The introduction scene of the hero in the movie Agilan has him smuggling three containers with fake currency into a cargo ship. And you know what was painted on those containers? “FA-KE” along with serial numbers. I do appreciate fewer complexities in over-the-top action films, for sure. But this almost felt like an insult. N Kalyanakrishnan’s Agilan invests so much in certain moments that you get a feeling that the director wants to convey something only he knows.
Agilan, a crane operator in a harbor in Chennai, and one of the close aid of this dock boss, Paranthaman, is our central character. He is a very ambitious guy, and his ambitions have only helped him create enemies on both sides of the smuggling business. The movie here shows us how Agilan completes a task given to him by Kapoor, a guy who runs all the dirty sea-route businesses, to get the title of “the King of the Indian Ocean.”
The whole Agilan worshipping and how they clubbed it with the Tamil sentiment somewhere reminded me of Hari’s Singam 3, where Suriya was called the “Indian Police” and was acknowledged by the police from various other countries. The poor level of conviction that was there in that movie is clearly there in Agilan, which makes it a tiring and unintentionally funny film. The first half is so focused on making Agilan some kind of an Anti-Hero that Kalyanakrishnan’s wild imagination goes on and on without limits. Seeing the interval block, I was like, “Okay. What’s the conflict?”

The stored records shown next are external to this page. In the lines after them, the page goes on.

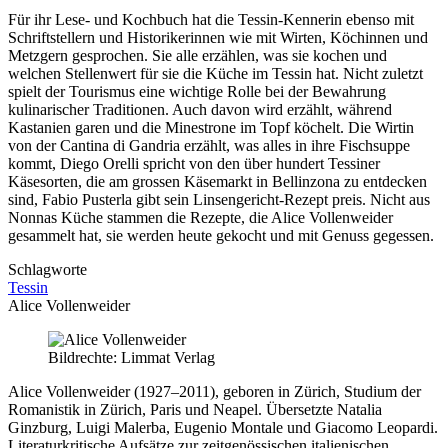
Für ihr Lese- und Kochbuch hat die Tessin-Kennerin ebenso mit
Schriftstellern und Historikerinnen wie mit Wirten, Köchinnen und
Metzgern gesprochen. Sie alle erzählen, was sie kochen und
welchen Stellenwert für sie die Küche im Tessin hat. Nicht zuletzt
spielt der Tourismus eine wichtige Rolle bei der Bewahrung
kulinarischer Traditionen. Auch davon wird erzählt, während
Kastanien garen und die Minestrone im Topf köchelt. Die Wirtin
von der Cantina di Gandria erzählt, was alles in ihre Fischsuppe
kommt, Diego Orelli spricht von den über hundert Tessiner
Käsesorten, die am grossen Käsemarkt in Bellinzona zu entdecken
sind, Fabio Pusterla gibt sein Linsengericht-Rezept preis. Nicht aus
Nonnas Küche stammen die Rezepte, die Alice Vollenweider
gesammelt hat, sie werden heute gekocht und mit Genuss gegessen.
Schlagworte
Tessin
Alice Vollenweider
Bildrechte: Limmat Verlag
Alice Vollenweider (1927–2011), geboren in Zürich, Studium der
Romanistik in Zürich, Paris und Neapel. Übersetzte Natalia
Ginzburg, Luigi Malerba, Eugenio Montale und Giacomo Leopardi.
Literaturkritische Aufsätze zur zeitgenössischen italienischen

In the second half, everything goes old school, and Agilan explains his past. And it becomes your cliched Tamil action film where the hero gives you a speech about rising prices of essential materials, how mafias control it, etc. The back and forth in the second half is so much that you just lose track of what the movie was trying to say. You have Agilan’s father’s story, then you have Agilan dealing with some backstabbers. There is even a moment where Agilan gets shot by his enemies and is put in the ocean. But a few minutes later, he returned with an arm sling pouch on a boat. The way Kalyanakrishnan tosses logic in this film is very atrocious. I want to know how he convinced Jayam Ravi to go ahead with this concept, which practically looks like a 2-hour long setup to crack one mass-euphoric scene. It seems like every director nowadays is asking Sam CS to give something similar to Vikram Vedha, and it’s becoming repetitive.

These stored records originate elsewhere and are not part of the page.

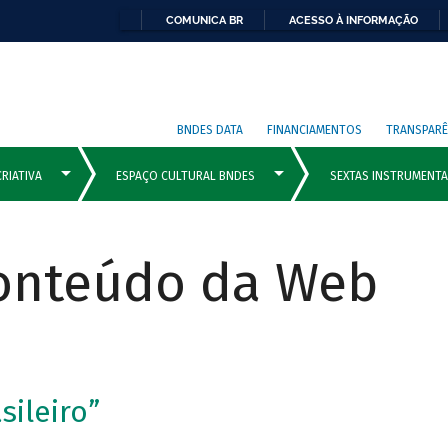
COMUNICA BR
ACESSO À INFORMAÇÃO
BNDES DATA
FINANCIAMENTOS
TRANSPARÊ
Conteúdo da Web
sileiro”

Jayam Ravi, in his typical style, tries his best to make Agilan and Nandha genuine characters. But with a shoddy script like this that just doesn’t want to look coherent, Ravi’s efforts are never enough to make us forget about the outlandishness of the writing. Priya Bhavani Shankar, as Inspector Madhavi, is a pointless character. Thankfully, there are no songs of this pair in this movie. Chirag Jani, as Inspector Gokul, is smoldering from beginning to end. Hareesh Peradi, Harish Uthaman, and Tarun Arora play these animated caricature-like bad guys.

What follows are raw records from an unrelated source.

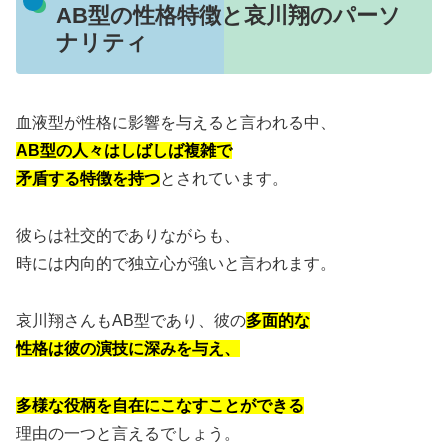
AB型の性格特徴と哀川翔のパーソ
ナリティ
血液型が性格に影響を与えると言われる中、
AB型の人々はしばしば複雑で
矛盾する特徴を持つ
とされています。
彼らは社交的でありながらも、
時には内向的で独立心が強いと言われます。
哀川翔さんもAB型であり、彼の
多面的な
性格は彼の演技に深みを与え、
多様な役柄を自在にこなすことができる
理由の一つと言えるでしょう。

Having a very ambitious and bizarre thought about the marine gangster world is definitely not a crime. But if you don’t have clarity on what you wish to say and if your making lacks conviction, then making an audience sit through something like that feels pretty much like abuse on a psychological level.
If you don't have clarity on what you wish to say and if your making lacks conviction, then making an audience sit through something like that feels pretty much like abuse on a psychological level.